Page-level text extractions:
--------------------------------------------------

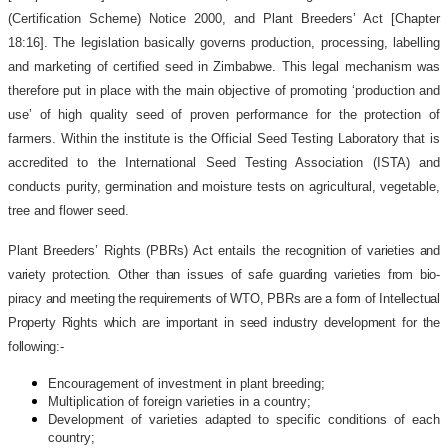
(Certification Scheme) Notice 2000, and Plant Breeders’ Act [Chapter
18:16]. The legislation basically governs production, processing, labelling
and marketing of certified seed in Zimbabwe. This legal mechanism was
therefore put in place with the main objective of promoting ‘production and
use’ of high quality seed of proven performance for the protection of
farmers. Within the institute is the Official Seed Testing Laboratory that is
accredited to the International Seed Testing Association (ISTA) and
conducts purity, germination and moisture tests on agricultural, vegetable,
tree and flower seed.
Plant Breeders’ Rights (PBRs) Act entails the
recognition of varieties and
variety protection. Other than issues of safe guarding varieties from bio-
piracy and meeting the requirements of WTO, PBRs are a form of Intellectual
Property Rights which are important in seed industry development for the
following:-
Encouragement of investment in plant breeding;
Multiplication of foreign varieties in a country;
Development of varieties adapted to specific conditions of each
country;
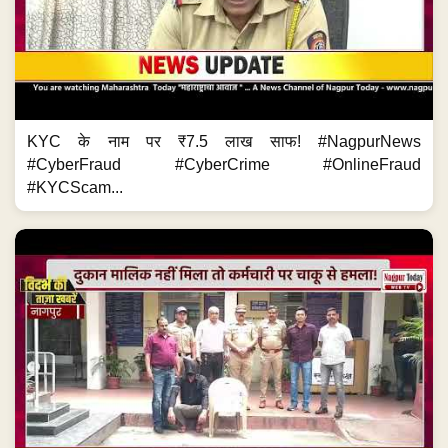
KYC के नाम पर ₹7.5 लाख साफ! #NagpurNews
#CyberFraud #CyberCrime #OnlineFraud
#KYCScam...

--------------------------------------------------

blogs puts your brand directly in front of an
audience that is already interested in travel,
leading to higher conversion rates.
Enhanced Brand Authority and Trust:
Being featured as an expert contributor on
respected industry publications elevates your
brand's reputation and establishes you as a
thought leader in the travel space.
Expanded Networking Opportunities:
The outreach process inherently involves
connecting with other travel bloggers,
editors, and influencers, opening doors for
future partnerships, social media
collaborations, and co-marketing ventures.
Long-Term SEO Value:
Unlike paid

--------------------------------------------------

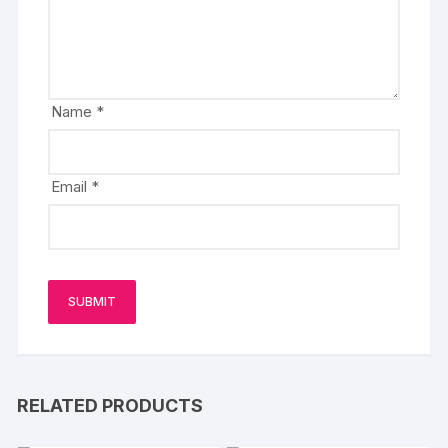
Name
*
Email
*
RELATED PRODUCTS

--------------------------------------------------

Task details: Look above for the line containing "accredited to the", then copy exactly from it through the line containing "#KYCScam...", keeping both and leaving out pictures. Add nothing else.

Expected answer:
accredited to the International Seed Testing Association (ISTA) and
conducts purity, germination and moisture tests on agricultural, vegetable,
tree and flower seed.
Plant Breeders’ Rights (PBRs) Act entails the
recognition of varieties and
variety protection. Other than issues of safe guarding varieties from bio-
piracy and meeting the requirements of WTO, PBRs are a form of Intellectual
Property Rights which are important in seed industry development for the
following:-
Encouragement of investment in plant breeding;
Multiplication of foreign varieties in a country;
Development of varieties adapted to specific conditions of each
country;
KYC के नाम पर ₹7.5 लाख साफ! #NagpurNews
#CyberFraud #CyberCrime #OnlineFraud
#KYCScam...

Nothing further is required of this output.